Институциональный сад: опыт российских проектов
Концептуальные садовые проекты в России — это локальный и эфемерный жанр, который с трудом поддается точному определению. Сегодня узнать о существовании подобных инициатив можно только в личном разговоре с их свидетелями и создателями. Но как коллективное садоводство и выращивание растений вообще относится к концептуальным художественным практикам? И что делает сад произведением искусства, а садовников художниками? В этом попыталась разобраться куратор и исследователь Лиза Мовчан.
Анна Тарарова. Хроники заземления. Этап 1. Перформативное действие. 2022. Центр творческих индустрий «Фабрика». Фото: Таня Сушенкова
Теме садоводства в искусстве уже был посвящен один из материалов «Артгида», в котором в общих чертах описывалась теоретическая рамка и концептуальная основа таких практик, а в качестве примеров приводилось несколько проектов, в основном зарубежных. Цель этого текста — рассказать о российских авторах и их проектах: в личном разговоре узнать об их мотивации и стремлении, о специфике жанра и причинах обращения к садоводству в своем художественном проектировании.
Мы поговорили с авторами четырех инициатив. Среди них сотрудница Пермского музея современного искусства PERMM Светлана Лучникова — автор проекта «Секретные сады», омская арт-группа «Никаких оправданий», рассказавшая сразу о нескольких своих работах, художественный дуэт Василисы Лебедевой и Анны Тараровой, поселившийся в ЦТИ «Фабрика», и независимое объединение огорода во дворе башни «55.781087_37.654321» на огромной промышленной территории.

————————

**Задания по тексту**.
a: Ответьте на вопросы по статье о садовых проектах:
(i) Кем названа Лиза Мовчан?
(ii) Какие проекты приводились в качестве примеров в прежнем материале «Артгида» о садоводстве в искусстве?
(iii) Где поселился художественный дуэт Василисы Лебедевой и Анны Тараровой?
b: Перепишите фрагмент статьи о садовых проектах, начиная со слов «Мы поговорили с» и далее до слов «огромной промышленной территории.», заменив «огромной» на «обширной».
Записи к заданиям никакого отношения не имеют.

**Извлечённые материалы**.
————————

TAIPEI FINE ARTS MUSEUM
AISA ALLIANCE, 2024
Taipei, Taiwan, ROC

————————

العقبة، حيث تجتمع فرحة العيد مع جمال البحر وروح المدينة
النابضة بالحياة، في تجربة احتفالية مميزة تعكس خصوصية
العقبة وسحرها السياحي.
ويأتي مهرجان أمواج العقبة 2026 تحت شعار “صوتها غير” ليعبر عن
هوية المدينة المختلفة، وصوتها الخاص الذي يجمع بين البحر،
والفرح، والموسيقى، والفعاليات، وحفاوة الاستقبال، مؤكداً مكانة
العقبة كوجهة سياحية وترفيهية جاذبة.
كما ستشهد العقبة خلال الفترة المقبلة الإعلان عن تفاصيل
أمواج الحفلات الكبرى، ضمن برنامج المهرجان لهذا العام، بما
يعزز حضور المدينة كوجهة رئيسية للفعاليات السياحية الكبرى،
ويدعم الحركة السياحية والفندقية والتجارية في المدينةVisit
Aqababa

————————

**Ответы к заданиям**.
a:
(i) Куратором и исследователем.
(ii) Несколько проектов, в основном зарубежных.
(iii) В ЦТИ «Фабрика».

b:
Мы поговорили с авторами четырех инициатив. Среди них сотрудница Пермского музея современного искусства PERMM Светлана Лучникова — автор проекта «Секретные сады», омская арт-группа «Никаких оправданий», рассказавшая сразу о нескольких своих работах, художественный дуэт Василисы Лебедевой и Анны Тараровой, поселившийся в ЦТИ «Фабрика», и независимое объединение огорода во дворе башни «55.781087_37.654321» на обширной промышленной территории.